[Document images paired with their source code]
════════

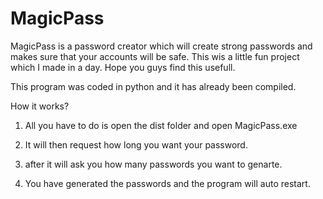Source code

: # MagicPass
MagicPass is a password creator which will create strong passwords and makes sure that your accounts will be safe.
This wis a little fun project which I made in a day. 
Hope you guys find this usefull.

This program was coded in python and it has already been compiled.

How it works?

1. All you have to do is open the dist folder and open MagicPass.exe 

2. It will then request how long you want your password.

3. after it will ask you how many passwords you want to genarte. 

4. You have generated the passwords and the program will auto restart.
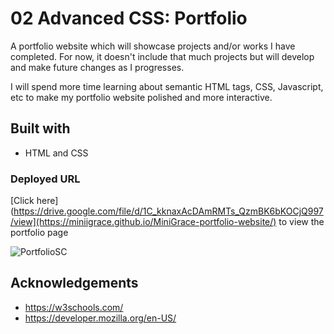 # 02 Advanced CSS: Portfolio

A portfolio website which will showcase projects and/or works I have completed. 
For now, it doesn't include that much projects but will develop and make future changes as I progresses.

I will spend more time learning about semantic HTML tags, CSS, Javascript, etc to make my portfolio website polished and more interactive.


## Built with

* HTML and CSS

### Deployed URL
[Click here](https://drive.google.com/file/d/1C_kknaxAcDAmRMTs_QzmBK6bKOCjQ997/view](https://miniigrace.github.io/MiniGrace-portfolio-website/) to view the portfolio page


![PortfolioSC](https://user-images.githubusercontent.com/112984208/201265985-02c8c59e-e35e-43a1-b63d-0892cde63d87.jpg)



## Acknowledgements
* https://w3schools.com/
* https://developer.mozilla.org/en-US/

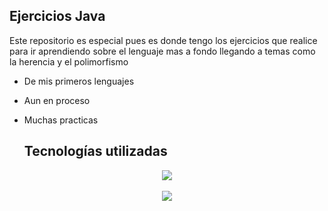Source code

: ## Ejercicios Java

Este repositorio es especial pues es donde tengo los ejercicios que realice para ir aprendiendo sobre el lenguaje mas a fondo llegando a temas como la herencia y el polimorfismo
- De mis primeros lenguajes
- Aun en proceso
- Muchas practicas

  ## Tecnologías utilizadas
<p align="center">
    <img src="https://skillicons.dev/icons?i=java"/>
  
  
  
  <br>
  <br>
  <img src="https://img.shields.io/badge/STATUS-En proceso-yellow"/>
 
</p>
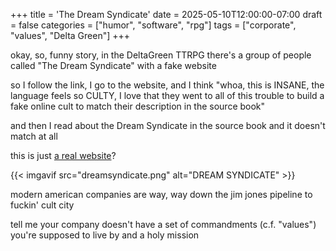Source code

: +++
title = 'The Dream Syndicate'
date = 2025-05-10T12:00:00-07:00
draft = false
categories = ["humor", "software", "rpg"]
tags = ["corporate", "values", "Delta Green"]
+++

okay, so, funny story, in the DeltaGreen TTRPG there's a group of people called "The Dream Syndicate" with a fake website

so I follow the link, I go to the website, and I think "whoa, this is INSANE, the language feels so CULTY, I love that they went to all of this trouble to build a fake online cult to match their description in the source book"

and then I read about the Dream Syndicate in the source book and it doesn't match at all

this is just [a real website](https://dreamsyndicate.com/)?

{{< imgavif src="dreamsyndicate.png" alt="DREAM SYNDICATE" >}}

modern american companies are way, way down the jim jones pipeline to fuckin' cult city

tell me your company doesn't have a set of commandments (c.f. "values") you're supposed to live by and a holy mission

════════

● Aim of the task: Pull out every line of the rows above that contains the string "dreamsyndicate". Case counts.

● Result below:
this is just [a real website](https://dreamsyndicate.com/)?
{{< imgavif src="dreamsyndicate.png" alt="DREAM SYNDICATE" >}}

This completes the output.